Au tour de Bastien d’être perdu.

— Then, why are you refusing it?

— There is a huge difference between doing it when there is any no solution, and asking me to do it now. He will survive without my help. If I had his heart between my hands, for real, I don’t know if I could have endured it.

— What scares you the most? Not being able to save him? Or to be more capable than you would like?

Caitlin inclina la tête, fascinée.

— So you get it.

— I know how it feels, opina Bastien.

Elle fit la moue. S’échappa de son emprise, légère, éthérée et enfonça ses mains caméléonnes dans ses poches.

— Call me if you’re in trouble tonight.

— So it a yes? That how’s it sounds to me.

— I didn’t say I would. Just, make sure you don’t need me. And maybe we could be partners, then, confirma-t-elle en lui tendant la main.

Au contact de leur poignée de mains, ses doigts se matérialisèrent doucement dans sa paume comme pour sceller leur pacte.

— Remember your promise. You’d do the same for me and my friends.

— Anytime. You believe me, right?

— If you don’t mind, I’m going to bed, now. And you’ve got a duty to do, so...

Il s’effaça pour la laisser passer. Cate le contourna prudemment.

— Tu parles très bien anglais, lui lança-t-elle par-dessus son épaule dans un français presque impeccable. Mais « enterrer la hache de guerre », c’est « bury the hatchet », by the way. Get that inside your head.

*

Florian dérive. La douleur surnage. Reflue. Avant de repartir à l’assaut le long de sa colonne vertébrale.

Tout son être est en feu. Sa conscience oscille entre délires et brefs flashs de réalité de derrière ses paupières douloureuses. Il est dans sa chambre, peut-être. Ou n’importe où ailleurs. Il ne se sent plus d’attaches.

C’est comme s’il se floutait à lui-même par moments. Se disjoncte intentionnellement pour éviter la souffrance, la confiner de loin en loin.

Une fille pénètre dans la pièce et s’arrête en son centre. Elle marche ou elle flotte, Florian n’en sait rien. Il ne sait pas si elle appartient à ses hallucinations ou si elle fait partie du décor environnant. Mais il la voit ; du coin des yeux, ou dans les recoins embrumés de son cerveau, elle est là. Elle atteint Florian, elle l’approche.
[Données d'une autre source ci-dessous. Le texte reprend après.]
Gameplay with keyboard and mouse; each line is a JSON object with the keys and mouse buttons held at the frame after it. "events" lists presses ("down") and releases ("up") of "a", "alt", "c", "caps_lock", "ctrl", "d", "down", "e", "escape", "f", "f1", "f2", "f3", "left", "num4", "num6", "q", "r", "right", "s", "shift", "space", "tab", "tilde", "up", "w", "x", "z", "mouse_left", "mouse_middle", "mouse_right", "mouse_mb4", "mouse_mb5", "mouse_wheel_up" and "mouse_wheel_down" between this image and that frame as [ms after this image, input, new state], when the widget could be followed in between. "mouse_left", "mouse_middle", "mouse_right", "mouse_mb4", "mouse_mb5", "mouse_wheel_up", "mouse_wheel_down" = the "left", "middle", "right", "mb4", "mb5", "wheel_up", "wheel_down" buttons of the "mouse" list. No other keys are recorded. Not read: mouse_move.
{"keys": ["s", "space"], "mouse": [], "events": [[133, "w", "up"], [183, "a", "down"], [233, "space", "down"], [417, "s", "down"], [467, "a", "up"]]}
Il la reconnaît. Il ne la connaît pas. Il croit savoir pour quoi elle se tient devant lui, céleste en ange démoniaque. Il voudrait fermer les yeux pour l’accueillir mais il n’y tient pas. D’ailleurs, il n’y arrive pas.

Elle sort de sa gaine argentée un petit poignard d’agate cendrée du pommeau à la garde. Elle l’élève lentement et encore. La lame rencontre l’aurore qui se faufile à travers l’interstice de la vieille fenêtre. Elle étincelle en infinis petits cristaux sous la lumière chétive.

La fille tient le couteau au-dessus de la poitrine de Florian, au niveau du cœur presque. L’instant dure et s’allonge avec régularité.

Fais-toi plaisir, vas-y. Tu es venue m’achever de toute façon.

J’aurais préféré, confie-t-elle à regret. Sincèrement.

Elle abaisse délicatement le poignard. La lame sonde le corps de Florian, en quête d’un signe. Elle tremble, soudain, et la pointe s’en retrouve bleutée. C’est le signal qu’elle guettait. Sans hésitation, la fille frappe Florian au niveau du flanc.